The key to overcoming them, then, is figuring out which ones apply to you. Working through your own cognitive errors is a process of introspection more than anything else: What assumptions do you make about yourself, about other people, about your circumstances? What do you take for a given that you shouldn’t? How fair are your judgments? Pay attention to where your mind goes before, during, and after conversations, and then be honest with yourself about anything that may have skewed your perception of what took place.

Remember the difference between negative and neutral.

In general, humans are pretty lousy at dealing with ambiguity — which means that if someone is giving off vibes that are neither obviously friendly nor overtly hostile, most of us are going to have a hard time getting an accurate read.

“I don’t know if there’s ever really a neutral point on the liking scale in everyday experience,” says Ozlem Ayduk, a psychology professor at the University of California, Berkeley, who studies interpersonal relationships. And that, in turn, means that plenty of totally neutral encounters end up being interpreted as negative ones. That’s especially true for people high in “rejection sensitivity,” the tendency to assume that other people are going to shut you out, and to be anxious about the possibility.

“If there’s no clear-cut cues, then what you rely on is your theory about the world,” Ayduk explains. “And if my theory of the world is that people are likely to reject me, I may see someone minding their own business, but I interpret that as, they occupy themselves with texting because they don’t want to make eye contact.”

Rejection sensitivity isn’t quite the same as the need to be liked — it typically applies to people you already have relationships with, or see yourself building relationships with, as opposed to strangers — but the two are closely linked. And as with cognitive errors, this is another case where self-knowledge is power: Recognizing your own skewed perception of the world is the first step toward correcting it. From there, Ayduk says, “classic cognitive behavioral therapy techniques” can help ease the anxiety around potential rejection: “You can learn to reinterpret other people’s behavior, and you can challenge your assumptions and expectations.”

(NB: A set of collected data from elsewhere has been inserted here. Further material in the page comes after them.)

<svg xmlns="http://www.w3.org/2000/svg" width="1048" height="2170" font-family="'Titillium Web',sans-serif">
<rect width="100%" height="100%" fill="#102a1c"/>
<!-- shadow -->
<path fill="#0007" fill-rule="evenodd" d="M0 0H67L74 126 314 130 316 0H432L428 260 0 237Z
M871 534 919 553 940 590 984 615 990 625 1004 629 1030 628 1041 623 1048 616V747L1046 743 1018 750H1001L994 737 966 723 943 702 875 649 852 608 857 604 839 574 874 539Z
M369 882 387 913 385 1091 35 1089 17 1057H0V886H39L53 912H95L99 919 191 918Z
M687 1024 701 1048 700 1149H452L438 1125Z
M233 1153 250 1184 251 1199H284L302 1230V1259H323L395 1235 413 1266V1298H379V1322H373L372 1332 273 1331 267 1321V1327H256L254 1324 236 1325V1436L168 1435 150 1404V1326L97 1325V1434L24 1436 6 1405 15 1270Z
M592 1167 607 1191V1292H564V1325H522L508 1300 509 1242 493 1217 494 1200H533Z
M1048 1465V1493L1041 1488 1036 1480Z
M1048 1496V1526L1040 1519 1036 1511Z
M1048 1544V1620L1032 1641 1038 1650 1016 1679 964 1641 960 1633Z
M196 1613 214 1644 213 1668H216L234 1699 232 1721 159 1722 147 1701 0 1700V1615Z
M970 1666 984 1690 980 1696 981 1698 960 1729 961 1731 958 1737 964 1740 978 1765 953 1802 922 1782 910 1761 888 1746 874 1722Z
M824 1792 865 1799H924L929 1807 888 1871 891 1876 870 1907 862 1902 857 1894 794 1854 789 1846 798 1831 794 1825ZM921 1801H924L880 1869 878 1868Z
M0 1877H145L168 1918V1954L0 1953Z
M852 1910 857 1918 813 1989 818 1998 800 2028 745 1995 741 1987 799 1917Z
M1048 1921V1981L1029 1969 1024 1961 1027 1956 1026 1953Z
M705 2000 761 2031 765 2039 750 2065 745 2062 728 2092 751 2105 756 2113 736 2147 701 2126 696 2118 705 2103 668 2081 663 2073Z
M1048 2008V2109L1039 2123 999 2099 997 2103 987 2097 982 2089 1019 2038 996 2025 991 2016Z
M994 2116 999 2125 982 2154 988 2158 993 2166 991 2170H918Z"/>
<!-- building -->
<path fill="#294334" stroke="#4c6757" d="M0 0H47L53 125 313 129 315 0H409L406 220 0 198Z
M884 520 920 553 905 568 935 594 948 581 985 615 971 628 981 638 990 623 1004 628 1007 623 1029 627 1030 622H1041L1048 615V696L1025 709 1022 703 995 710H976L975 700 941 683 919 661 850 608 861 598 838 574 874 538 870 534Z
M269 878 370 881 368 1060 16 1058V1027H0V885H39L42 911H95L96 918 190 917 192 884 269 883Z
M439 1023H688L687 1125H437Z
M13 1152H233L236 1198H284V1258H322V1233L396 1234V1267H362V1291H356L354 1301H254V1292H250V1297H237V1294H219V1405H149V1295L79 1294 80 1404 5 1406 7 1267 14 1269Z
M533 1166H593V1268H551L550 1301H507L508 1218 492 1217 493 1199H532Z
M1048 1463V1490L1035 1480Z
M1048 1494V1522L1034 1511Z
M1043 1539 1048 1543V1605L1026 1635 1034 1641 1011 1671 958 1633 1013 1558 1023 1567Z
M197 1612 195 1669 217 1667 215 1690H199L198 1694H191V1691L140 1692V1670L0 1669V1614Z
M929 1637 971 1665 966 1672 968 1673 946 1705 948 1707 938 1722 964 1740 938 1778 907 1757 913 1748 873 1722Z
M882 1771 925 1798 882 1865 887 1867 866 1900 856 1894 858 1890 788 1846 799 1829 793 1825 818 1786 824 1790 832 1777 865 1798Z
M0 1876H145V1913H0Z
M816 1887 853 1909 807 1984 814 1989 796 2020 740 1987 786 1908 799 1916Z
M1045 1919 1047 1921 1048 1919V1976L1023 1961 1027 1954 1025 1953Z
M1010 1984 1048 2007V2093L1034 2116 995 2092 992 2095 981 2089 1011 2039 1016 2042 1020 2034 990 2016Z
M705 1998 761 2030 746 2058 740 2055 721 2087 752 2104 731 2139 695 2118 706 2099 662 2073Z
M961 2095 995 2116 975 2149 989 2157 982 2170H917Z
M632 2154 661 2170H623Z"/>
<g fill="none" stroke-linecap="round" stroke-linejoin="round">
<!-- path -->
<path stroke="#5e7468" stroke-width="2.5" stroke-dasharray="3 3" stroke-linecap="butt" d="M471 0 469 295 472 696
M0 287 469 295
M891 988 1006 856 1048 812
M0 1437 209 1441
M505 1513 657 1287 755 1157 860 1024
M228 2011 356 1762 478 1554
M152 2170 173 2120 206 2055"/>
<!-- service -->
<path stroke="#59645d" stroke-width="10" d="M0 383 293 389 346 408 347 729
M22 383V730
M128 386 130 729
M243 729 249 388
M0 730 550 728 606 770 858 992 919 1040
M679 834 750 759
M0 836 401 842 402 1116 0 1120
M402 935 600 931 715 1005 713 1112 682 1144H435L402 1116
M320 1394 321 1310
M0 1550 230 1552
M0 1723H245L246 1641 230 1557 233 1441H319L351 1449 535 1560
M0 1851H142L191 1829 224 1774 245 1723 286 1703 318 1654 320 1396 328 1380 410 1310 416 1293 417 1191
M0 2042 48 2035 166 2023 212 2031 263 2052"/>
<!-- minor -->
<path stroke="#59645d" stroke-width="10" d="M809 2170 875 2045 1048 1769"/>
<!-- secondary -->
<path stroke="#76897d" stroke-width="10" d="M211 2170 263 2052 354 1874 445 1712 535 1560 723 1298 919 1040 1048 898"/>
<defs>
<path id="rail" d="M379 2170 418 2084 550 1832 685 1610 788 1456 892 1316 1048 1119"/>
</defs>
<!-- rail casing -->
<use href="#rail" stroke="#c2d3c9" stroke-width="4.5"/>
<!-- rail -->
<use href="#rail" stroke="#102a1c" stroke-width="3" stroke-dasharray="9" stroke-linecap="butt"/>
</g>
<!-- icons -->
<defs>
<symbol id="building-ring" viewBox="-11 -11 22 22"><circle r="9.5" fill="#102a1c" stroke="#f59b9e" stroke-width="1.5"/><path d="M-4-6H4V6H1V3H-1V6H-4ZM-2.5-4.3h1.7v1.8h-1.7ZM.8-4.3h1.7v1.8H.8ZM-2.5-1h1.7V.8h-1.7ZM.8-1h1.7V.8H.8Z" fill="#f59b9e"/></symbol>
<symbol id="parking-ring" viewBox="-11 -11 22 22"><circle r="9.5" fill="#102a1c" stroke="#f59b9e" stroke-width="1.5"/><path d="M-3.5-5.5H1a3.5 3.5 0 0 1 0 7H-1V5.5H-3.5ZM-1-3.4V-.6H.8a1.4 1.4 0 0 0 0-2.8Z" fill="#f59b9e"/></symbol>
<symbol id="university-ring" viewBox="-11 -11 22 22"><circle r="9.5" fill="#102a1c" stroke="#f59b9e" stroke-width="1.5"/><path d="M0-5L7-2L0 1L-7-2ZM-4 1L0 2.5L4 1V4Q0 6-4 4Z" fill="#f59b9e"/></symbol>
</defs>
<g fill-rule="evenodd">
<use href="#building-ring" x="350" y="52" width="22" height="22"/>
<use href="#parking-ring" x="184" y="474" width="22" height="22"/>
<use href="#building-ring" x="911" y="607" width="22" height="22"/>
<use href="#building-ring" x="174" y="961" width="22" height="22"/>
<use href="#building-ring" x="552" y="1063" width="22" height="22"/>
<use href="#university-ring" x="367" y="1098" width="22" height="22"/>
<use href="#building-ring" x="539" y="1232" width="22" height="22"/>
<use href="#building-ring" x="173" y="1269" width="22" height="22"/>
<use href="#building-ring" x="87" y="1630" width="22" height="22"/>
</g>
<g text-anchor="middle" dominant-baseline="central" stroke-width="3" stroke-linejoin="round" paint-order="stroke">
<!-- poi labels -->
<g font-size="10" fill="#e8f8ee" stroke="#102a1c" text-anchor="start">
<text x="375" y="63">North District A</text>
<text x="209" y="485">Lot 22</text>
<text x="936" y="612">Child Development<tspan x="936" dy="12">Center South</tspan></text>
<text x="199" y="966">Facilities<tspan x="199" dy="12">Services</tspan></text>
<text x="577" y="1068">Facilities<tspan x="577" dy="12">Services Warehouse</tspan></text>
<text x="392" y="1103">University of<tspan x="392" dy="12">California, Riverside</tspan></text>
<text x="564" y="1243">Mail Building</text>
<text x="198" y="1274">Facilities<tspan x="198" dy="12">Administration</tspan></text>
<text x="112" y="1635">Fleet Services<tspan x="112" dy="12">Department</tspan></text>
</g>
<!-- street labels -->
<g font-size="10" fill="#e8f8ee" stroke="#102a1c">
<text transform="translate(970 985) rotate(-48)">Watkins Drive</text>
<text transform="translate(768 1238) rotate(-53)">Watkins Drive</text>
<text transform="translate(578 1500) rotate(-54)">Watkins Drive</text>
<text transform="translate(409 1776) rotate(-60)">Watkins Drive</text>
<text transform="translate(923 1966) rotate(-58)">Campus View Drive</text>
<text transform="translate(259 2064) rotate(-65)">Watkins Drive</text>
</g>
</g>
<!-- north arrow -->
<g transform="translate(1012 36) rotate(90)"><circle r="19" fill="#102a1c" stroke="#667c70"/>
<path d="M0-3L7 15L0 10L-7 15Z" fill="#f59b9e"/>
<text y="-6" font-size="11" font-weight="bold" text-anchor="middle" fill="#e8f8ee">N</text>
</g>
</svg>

Tell yourself the odds are crushingly against you.

Another trick Covin likes to use with his clients: Put yourself in the context of the whole entire Earth. “Imagine you could spend a week interacting with all 7 billion people on the planet. What percentage of those people would say that you’re generally, for the most part, a likable person?” If someone names a percentage that’s outrageously high or outrageously low, he works with them on developing more realistic expectations; for people whose figures are already in the more normal range, though, the exercise can be a handy reminder that running into people who dislike you is an inevitable fact of life.

For example, Covin puts his own number at around 70 percent. “The implications of that are that 30 percent of people wouldn’t like me, and 30 percent of 7 billion is 2.1 billion. That’s a lot of people,” he says. “If I go through a drive-thru, or to a restaurant, I interact with people who, if they got to know me, probably wouldn’t like me. They’re everywhere. You have to find a place of acceptance for that.” Just tell yourself it doesn’t matter may be useless, but Just tell yourself the odds are crushingly against you might work: You’re going to be disliked by people. A lot of people. And that means there’s nothing left to do but suck it up and move on to the next phone call.